Economy minister welcomes positive trends in banking sector
Budapest (MTI) – Economy Minister Mihály Varga said he welcomed positive trends in lending in Hungary and noted that last year banks started to post profits after suffering years of losses.
Addressing a meeting of the Banking Association on Friday, Varga said lending growth is mainly due to a rise in mortgages. New household loans rose by 34 percent last year, a statement from the economy ministry said.
Varga said tasks ahead included maintaining the pace of growth in the sector. To meet this aim, the government seeks to accelerate the take up of EU funding, encourage investments and home construction, and stimulate lending activity, the statement said. The banking tax on the sector was halved on Jan. 1 this year in accordance with an agreement with the European Bank for Reconstruction and Development (EBRD), and it will continue to diminish in 2017, it said.
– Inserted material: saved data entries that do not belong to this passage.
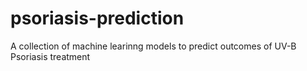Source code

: # psoriasis-prediction
A collection of machine learinng models to predict outcomes of UV-B Psoriasis treatment
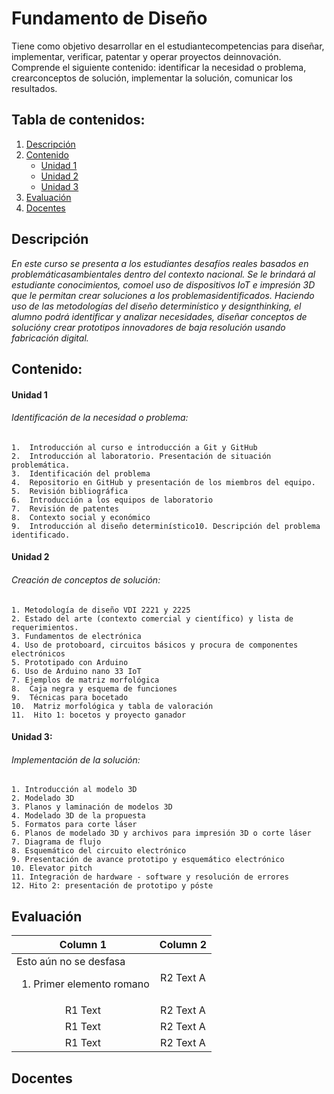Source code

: # Fundamento de Diseño 
Tiene como objetivo desarrollar en el estudiantecompetencias para diseñar, implementar, verificar, patentar y operar proyectos deinnovación. Comprende el siguiente contenido: identificar la necesidad o problema, crearconceptos de solución, implementar la solución, comunicar los resultados.

## Tabla de contenidos:

1. [Descripción](#Descripición) 
2. [Contenido](#Contenido)
    - [Unidad 1](#Unidad-1)
    - [Unidad 2](#Unidad-2)
    - [Unidad 3](#Unidad-3)
3. [Evaluación](#Evaluación)
4. [Docentes](#Docentes)

## Descripción 
_En este curso se presenta a los estudiantes desafíos reales basados en problemáticasambientales dentro del contexto nacional. Se le brindará al estudiante conocimientos, comoel uso de dispositivos IoT e impresión 3D que le permitan crear soluciones a los problemasidentificados. Haciendo uso de las metodologías del diseño determinístico y designthinking, el alumno podrá identificar y analizar necesidades, diseñar conceptos de solucióny crear prototipos innovadores de baja resolución usando fabricación digital._

## Contenido:

#### Unidad 1
###### Identificación de la necesidad o problema:
    1.  Introducción al curso e introducción a Git y GitHub
    2.  Introducción al laboratorio. Presentación de situación problemática.
    3.  Identificación del problema
    4.  Repositorio en GitHub y presentación de los miembros del equipo.
    5.  Revisión bibliográfica
    6.  Introducción a los equipos de laboratorio
    7.  Revisión de patentes
    8.  Contexto social y económico
    9.  Introducción al diseño determinístico10. Descripción del problema identificado. 
#### Unidad 2
###### Creación de conceptos de solución:
    1. Metodología de diseño VDI 2221 y 2225
    2. Estado del arte (contexto comercial y científico) y lista de requerimientos.
    3. Fundamentos de electrónica
    4. Uso de protoboard, circuitos básicos y procura de componentes electrónicos
    5. Prototipado con Arduino
    6. Uso de Arduino nano 33 IoT
    7. Ejemplos de matriz morfológica
    8.  Caja negra y esquema de funciones
    9.  Técnicas para bocetado
    10.  Matriz morfológica y tabla de valoración
    11.  Hito 1: bocetos y proyecto ganador

#### Unidad 3:
###### Implementación de la solución:
    1. Introducción al modelo 3D
    2. Modelado 3D
    3. Planos y laminación de modelos 3D
    4. Modelado 3D de la propuesta
    5. Formatos para corte láser
    6. Planos de modelado 3D y archivos para impresión 3D o corte láser
    7. Diagrama de flujo
    8. Esquemático del circuito electrónico
    9. Presentación de avance prototipo y esquemático electrónico
    10. Elevator pitch
    11. Integración de hardware - software y resolución de errores
    12. Hito 2: presentación de prototipo y póste
    
## Evaluación 
<table>
    <thead>
        <tr>
            <th>Column 1</th>
            <th>Column 2</th>
        </tr>
    </thead>
    <tbody>
        <tr>
            <td align="left ">Esto aún no se desfasa 
<ol>  
<li> Primer elemento romano  
</ol>
</td>
            <td align="center">R2 Text A</td>
        </tr>
        <tr>
            <td align="center">R1 Text</td>
            <td align="center">R2 Text A</td>
        </tr>
        <tr>
            <td align="center">R1 Text</td>
            <td align="center">R2 Text A</td>
        </tr>
        <tr>
            <td align="center">R1 Text</td>
            <td align="center">R2 Text A</td>
        </tr>
    </tbody>
</table> 



## Docentes
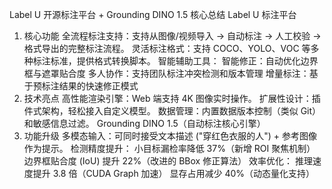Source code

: Label U 开源标注平台 + Grounding DINO 1.5 
核心总结
Label U 标注平台
1. 核心功能
全流程标注支持：支持从图像/视频导入 → 自动标注 → 人工校验 → 格式导出的完整标注流程。
灵活标注格式：支持 COCO、YOLO、VOC 等多种标注标准，提供格式转换脚本。
智能辅助工具：
智能修正：自动优化边界框与遮罩贴合度
多人协作：支持团队标注冲突检测和版本管理
增量标注：基于预标注结果的快速修正模式
2. 技术亮点
高性能渲染引擎：Web 端支持 4K 图像实时操作。
扩展性设计：插件式架构，轻松接入自定义模型。
数据管理：内置数据版本控制（类似 Git）和敏感信息过滤。
Grounding DINO 1.5（自动标注核心引擎）
1. 功能升级
多模态输入：可同时接受文本描述 ("穿红色衣服的人") + 参考图像作为提示。
检测精度提升：
小目标漏检率降低 37%（新增 ROI 聚焦机制）
边界框贴合度 (IoU) 提升 22%（改进的 BBox 修正算法）
效率优化：
推理速度提升 3.8 倍（CUDA Graph 加速）
显存占用减少 40%（动态量化支持）
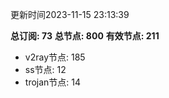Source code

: 更新时间2023-11-15 23:13:39

**总订阅: 73**
**总节点: 800**
**有效节点: 211**
- v2ray节点: 185
- ss节点: 12
- trojan节点: 14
Members of the association welcomed that the government started reducing the bank levy this year, but added that financial institutions remain among those who pay the highest taxes in Hungary.
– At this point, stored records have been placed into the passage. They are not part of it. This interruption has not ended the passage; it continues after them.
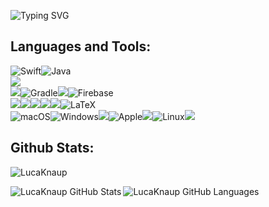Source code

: ![Typing SVG](https://readme-typing-svg.herokuapp.com?color=%23A4B0BE&lines=Hello+my+name+is+Luca+%F0%9F%91%8B;Welcome+to+my+GitHub+profile!+%F0%9F%98%83;I%C2%B4m+interested+in+Swift+%26+SwiftUI+%F0%9F%92%BB)

## Languages and Tools:
![Swift](https://img.shields.io/badge/swift-F54A2A?style=for-the-badge&logo=swift&logoColor=white)![Java](https://img.shields.io/badge/java-%23ED8B00.svg?style=for-the-badge&logo=openjdk&logoColor=white)
<br>
<img src="https://img.shields.io/badge/SwiftUI%20-1f74b5.svg?&style=for-the-badge&logo=Swift&logoColor=white">
<br>
<img src="https://img.shields.io/badge/maven-C71A36.svg?&style=for-the-badge&logo=apache%20maven&logoColor=white"/>![Gradle](https://img.shields.io/badge/Gradle-02303A.svg?style=for-the-badge&logo=Gradle&logoColor=white)<img src="https://img.shields.io/badge/mysql-4479A1.svg?&style=for-the-badge&logo=mysql&logoColor=white"/>![Firebase](https://img.shields.io/badge/Firebase-039BE5?style=for-the-badge&logo=Firebase&logoColor=white)
<br>
<img src="https://img.shields.io/badge/Xcode-007ACC?style=for-the-badge&logo=Xcode&logoColor=white"><img src="https://img.shields.io/badge/-IntelliJ%20IDEA-5e2495?style=for-the-badge&logo=intellij%20idea&logoColor=white"/><img src="https://img.shields.io/badge/android%20studio-3DDC84.svg?&style=for-the-badge&logo=android%20studio&logoColor=white"><img src="https://img.shields.io/badge/git-F05032.svg?&style=for-the-badge&logo=git&logoColor=white"/><img src="https://img.shields.io/badge/github%20-181717.svg?&style=for-the-badge&logo=github&logoColor=white"/>![LaTeX](https://img.shields.io/badge/latex-%23008080.svg?style=for-the-badge&logo=latex&logoColor=white)
<br>
![macOS](https://img.shields.io/badge/mac%20os-000000?style=for-the-badge&logo=macos&logoColor=F0F0F0)![Windows](https://img.shields.io/badge/Windows-0078D6?style=for-the-badge&logo=windows&logoColor=white)<img src="https://img.shields.io/badge/IOS%20-7877ed.svg?&style=for-the-badge&logo=IOS&logoColor=white"/>![Apple](https://img.shields.io/badge/Apple-%23000000.svg?style=for-the-badge&logo=apple&logoColor=white)<img src="https://img.shields.io/badge/Android%20-3DDD85.svg?&style=for-the-badge&logo=Android&logoColor=white"/>![Linux](https://img.shields.io/badge/Linux-FCC624?style=for-the-badge&logo=linux&logoColor=black)<img src="https://img.shields.io/badge/Ubuntu%20-E95420.svg?&style=for-the-badge&logo=Ubuntu&logoColor=white"/>
<br>

## Github Stats:

<p align="left"> <img src="https://komarev.com/ghpvc/?username=LucaKnaup&label=Profile%20views&color=0e75b6&style=flat" alt="LucaKnaup" /> </p>

<img align="left" alt="LucaKnaup GitHub Stats" src="https://github-readme-stats-git-master-lucas-projects-e88ed845.vercel.app/api?username=LucaKnaup&count_private=true&&include_all_commits=true&hide_border=true&show_icons=true&title_color=2E2EFE&icon_color=0000FF&text_color=0174DF&bg_color=151515"/><img align="left" alt="LucaKnaup GitHub Languages" src="https://github-readme-stats-git-master-lucas-projects-e88ed845.vercel.app/api/top-langs/?username=LucaKnaup&count_private=true&layout=compact"/>
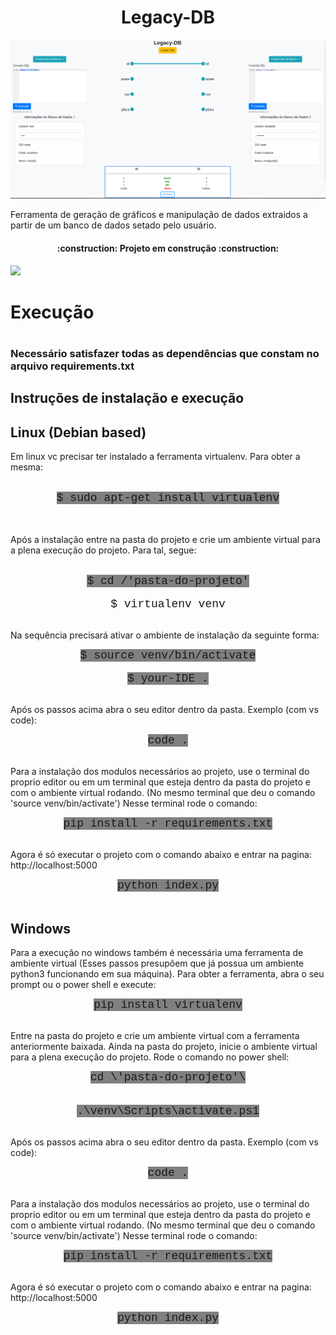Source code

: <h1 align="center"> Legacy-DB </h1>

<p align="center"><img src="https://github.com/eletromarlon/Projeto-GeradorDeGraficos/blob/main/printIndex.png"/></p>

<p>Ferramenta de geração de gráficos e manipulação de dados extraidos a partir de um banco de dados setado pelo usuário.</p>

<h4 align="center"> :construction: Projeto em construção :construction:</h4>

<img src="https://cdn-icons-png.flaticon.com/512/4539/4539472.png" style="width: 100px">
<h1>Execução<h1>
<h3>Necessário satisfazer todas as dependências que constam no arquivo requirements.txt</h3>

<h2>Instruções de instalação e execução</h2>

<h2>Linux (Debian based)</h2>
<p>Em linux vc precisar ter instalado a ferramenta virtualenv. Para obter a mesma:</p>
<br>
<div align="center"><span style="font-family: courier new , sans-serif; font-size: large; background-color: #808080;">$ sudo apt-get install virtualenv </span></div><br>
<br>
<p>Após a instalação entre na pasta do projeto e crie um ambiente virtual para a plena execução do projeto. Para tal, segue:</p><br>

<div align="center"><span style="font-family: courier new , sans-serif; font-size: large; background-color: #808080;">$ cd /'pasta-do-projeto'</span></div><br>

<div align="center"><span style="font-family: courier new , sans-serif; font-size: large;">$ virtualenv venv</span></div><br>

<p>Na sequência precisará ativar o ambiente de instalação da seguinte forma:</p>

<div align="center"><span style="font-family: courier new , sans-serif; font-size: large; background-color: #808080;">$ source venv/bin/activate</span></div><br>

<div align="center"><span style="font-family: courier new , sans-serif; font-size: large; background-color: #808080;">$ your-IDE .</span></div><br>

<p>Após os passos acima abra o seu editor dentro da pasta. Exemplo (com vs code):</p>

<div align="center"><span style="font-family: courier new , sans-serif; font-size: large; background-color: #808080;"> code .</span></div><br>

<p>
Para a instalação dos modulos necessários ao projeto, use o terminal do proprio editor ou em um terminal
que esteja dentro da pasta do projeto e com o ambiente virtual rodando. (No mesmo terminal que deu o comando 'source venv/bin/activate')
Nesse terminal rode o comando:
</p>

<div align="center"><span style="font-family: courier new , sans-serif; font-size: large; background-color: #808080;"> pip install -r requirements.txt</span></div><br>

<p>
Agora é só executar o projeto com o comando abaixo e entrar na pagina: http://localhost:5000
</p>

<div align="center"><span style="font-family: courier new , sans-serif; font-size: large; background-color: #808080;"> python index.py</span></div><br>

<h2>Windows</h2>
<p>Para a execução no windows também é necessária uma ferramenta de ambiente virtual (Esses passos presupõem que já possua um ambiente python3 funcionando em sua máquina). Para obter a ferramenta, abra o seu prompt ou o power shell e execute:</p>

<div align="center"><span style="font-family: courier new , sans-serif; font-size: large; background-color: #808080;"> pip install virtualenv </span></div><br>

<p>Entre na pasta do projeto e crie um ambiente virtual com a ferramenta anteriormente baixada. Ainda na pasta do projeto, inicie o ambiente virtual para a plena execução do projeto. Rode o comando no power shell:</p>

<div align="center"><span style="font-family: courier new , sans-serif; font-size: large; background-color: #808080;"> cd \'pasta-do-projeto'\</span></div><br>
<br>
<div align="center"><span style="font-family: courier new , sans-serif; font-size: large; background-color: #808080;"> .\venv\Scripts\activate.ps1 </span></div><br>

<p>Após os passos acima abra o seu editor dentro da pasta. Exemplo (com vs code):</p>

<div align="center"><span style="font-family: courier new , sans-serif; font-size: large; background-color: #808080;"> code .</span></div><br>

<p>
Para a instalação dos modulos necessários ao projeto, use o terminal do proprio editor ou em um terminal
que esteja dentro da pasta do projeto e com o ambiente virtual rodando. (No mesmo terminal que deu o comando 'source venv/bin/activate')
Nesse terminal rode o comando:
</p>

<div align="center"><span style="font-family: courier new , sans-serif; font-size: large; background-color: #808080;"> pip install -r requirements.txt</span></div><br>

<p>
Agora é só executar o projeto com o comando abaixo e entrar na pagina: http://localhost:5000
</p>

<div align="center"><span style="font-family: courier new , sans-serif; font-size: large; background-color: #808080;"> python index.py</span></div><br>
Mihály Patai, head of the association, said the leaders of the banking sector have faith in the balanced development of the Hungarian economy, and can play an even more active part in its stimulation if granted the proper regulatory and social environment.
The Hungarian banking sector is an integral part of the economy, but with sectoral taxes at several hundred billion forints annually its profitability fails to reach the internationally required minimum level.
Relying on the government’s home purchase subsidy system for families with children, the banking sector is ready to finance the building of new homes with the traditional tools of credit institutions.
Looking ahead, the association expects small and medium-sized enterprise portfolio to grow significantly with increasing credit demand, aided by low interest rate levels, reduced credit margins and the new central bank schemes.
According to members, the uniform regulation of the European bank community raises competition, where capitalisation and cost efficiency will determine how the market changes. As a result members are against overregulation and promote the containment of excessive capital requirements and liquidity standards.